Une crise énergétique persistante
Le Cameroun est confronté à une crise énergétique qui menace son développement économique et la qualité de vie de ses citoyens. Ces dernières années, les coupures de courant récurrentes, les délestages prolongés et l’instabilité du réseau électrique sont devenus des problèmes majeurs pour les entreprises et les ménages. Au centre de cette crise se trouve Eneo, l’entreprise en charge de la distribution de l’électricité au Cameroun, qui peine à assurer un service stable et fiable.
Avec une population en croissance rapide et une demande en électricité qui ne cesse d’augmenter, le pays doit faire face à un défi majeur : comment moderniser et stabiliser son réseau électrique pour répondre aux besoins de tous ?
Eneo, un monopole controversé
Depuis 2014, Eneo, filiale de la société britannique Actis, détient la concession de la distribution et de la production d’électricité au Cameroun. Toutefois, l’entreprise est régulièrement critiquée pour son incapacité à fournir un service fiable. Les citoyens dénoncent des factures élevées malgré une mauvaise qualité du service, des infrastructures vieillissantes et un manque d’investissements dans les énergies renouvelables.
Face à cette situation, le gouvernement camerounais commence à envisager une réforme du secteur énergétique.
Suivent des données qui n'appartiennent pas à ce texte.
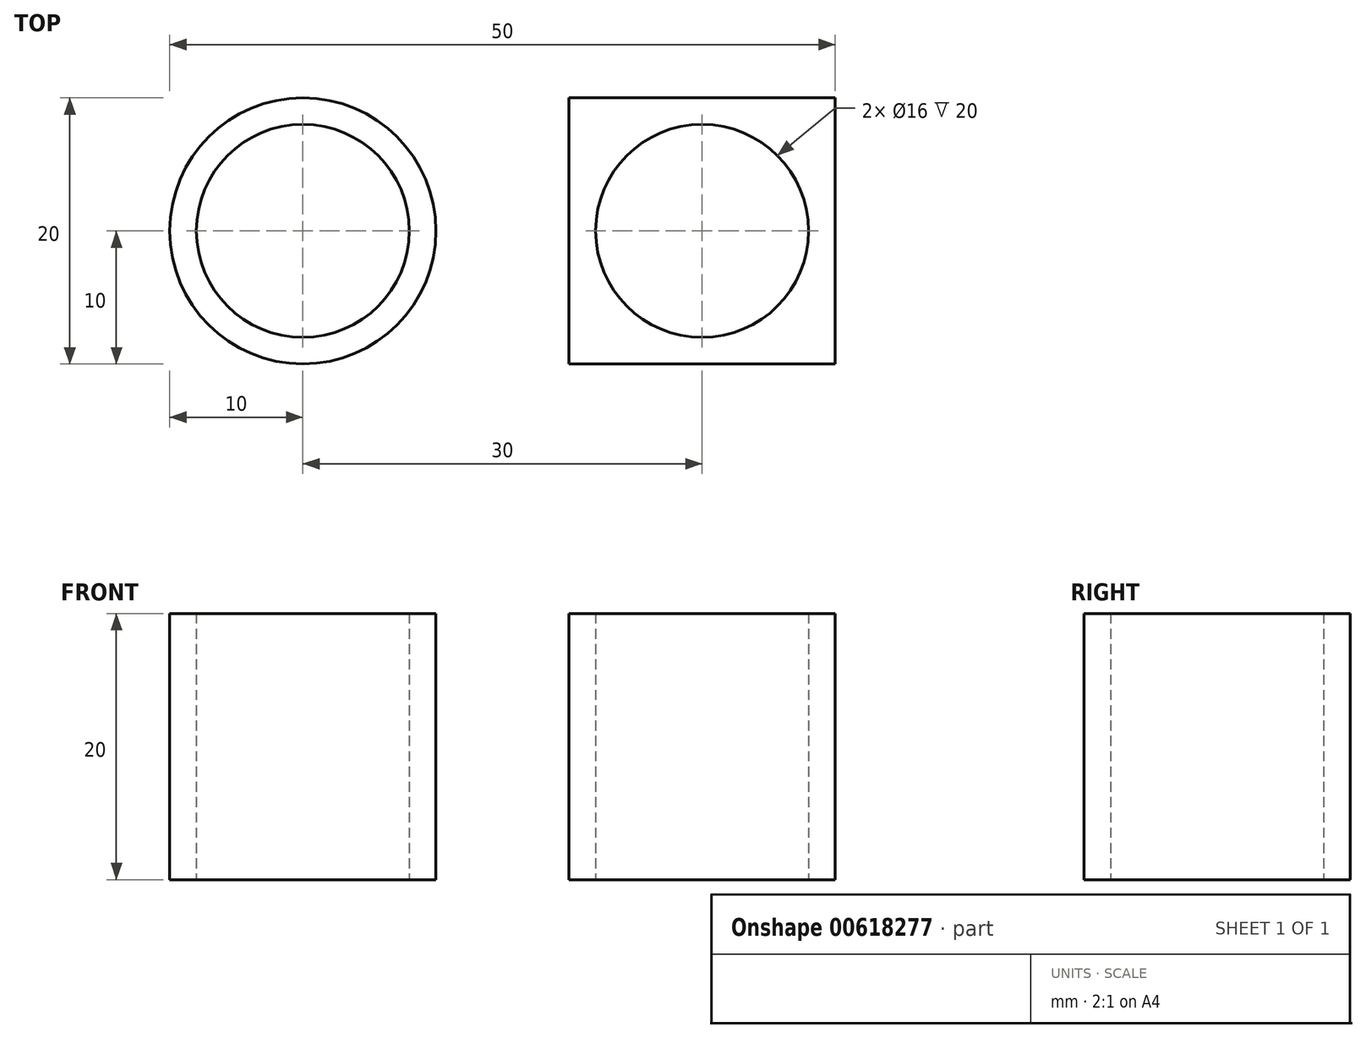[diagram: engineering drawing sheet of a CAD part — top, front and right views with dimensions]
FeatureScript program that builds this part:
annotation { "Feature Type Name" : "Feature", "Feature Type Description" : "" }
export const myFeature = defineFeature(function(context is Context, id is Id, definition is map)
    precondition{}
    {
        {
            var Q0;
            Q0=qCreatedBy(makeId("Top.planeOp"),FACE);
            var sketch = newSketch(context, id + "F0", { "sketchPlane" : qUnion([Q0])});
            skCircle(sketch, "E0", {"center": v(0, 0) * mm, "radius": 10 * mm});
            skCircle(sketch, "E1", {"center": v(0, 0) * mm, "radius": 8 * mm});
            skCircle(sketch, "E2", {"center": v(30, 0) * mm, "radius": 8 * mm});
            skLineSegment(sketch, "E3.bottom", {"start": v(40, 10) * mm, "end": v(20, 10) * mm});
            skLineSegment(sketch, "E3.top", {"start": v(40, -10) * mm, "end": v(20, -10) * mm});
            skLineSegment(sketch, "E3.left", {"start": v(40, 10) * mm, "end": v(40, -10) * mm});
            skLineSegment(sketch, "E3.right", {"start": v(20, 10) * mm, "end": v(20, -10) * mm});
            skSolve(sketch);
        }
        {
            var Q0;
            Q0=makeQuery(id+"F0.imprint","IMPRINT",FACE,{"disambiguationData":[TD([[makeQuery(id+"F0.imprint","IMPRINT",EDGE,{"derivedFrom":sQuery(id+"F0.wireOp",EDGE,"E0")}),1.0]])]});
            var Q1;
            Q1=makeQuery(id+"F0.imprint","IMPRINT",FACE,{"disambiguationData":[TD([[makeQuery(id+"F0.imprint","IMPRINT",EDGE,{"derivedFrom":sQuery(id+"F0.wireOp",EDGE,"E2")}),-1.0]])]});
            extrude(context, id + "F1", {"entities" : qUnion([Q0, Q1]), "depth" : 20 * mm, "offsetDistance" : 25 * mm});
        }
    });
Plusieurs scénarios sont sur la table : renouveler le contrat d’Eneo en exigeant des améliorations, ouvrir le marché à d’autres acteurs pour stimuler la concurrence, ou encore renforcer le rôle de l’État dans la gestion de l’électricité.
Les défis de la production et de la distribution
Le Cameroun dispose d’un potentiel hydroélectrique important, avec des barrages tels que ceux de Lom Pangar, Memve’ele et Nachtigal en cours de développement ou récemment mis en service. Pourtant, malgré ces infrastructures, l’accès à l’électricité reste limité et instable.
Les principales causes de ces problèmes sont :
- Le manque d’investissements dans les infrastructures : de nombreuses lignes de transport d’électricité sont obsolètes, entraînant des pertes considérables d’énergie lors de la distribution.
- La mauvaise gestion et le manque d’entretien des équipements existants.
- Une forte dépendance aux énergies fossiles, alors que le pays dispose d’un potentiel énorme en énergie solaire et éolienne encore sous-exploité.
Vers une diversification énergétique ?
Pour surmonter cette crise, plusieurs experts suggèrent une diversification du mix énergétique camerounais. L’hydroélectricité reste la principale source de production, mais elle est vulnérable aux variations climatiques. Investir dans les énergies renouvelables, notamment le solaire et l’éolien, pourrait permettre au Cameroun de réduire sa dépendance aux barrages et d’améliorer l’accès à l’électricité dans les zones rurales.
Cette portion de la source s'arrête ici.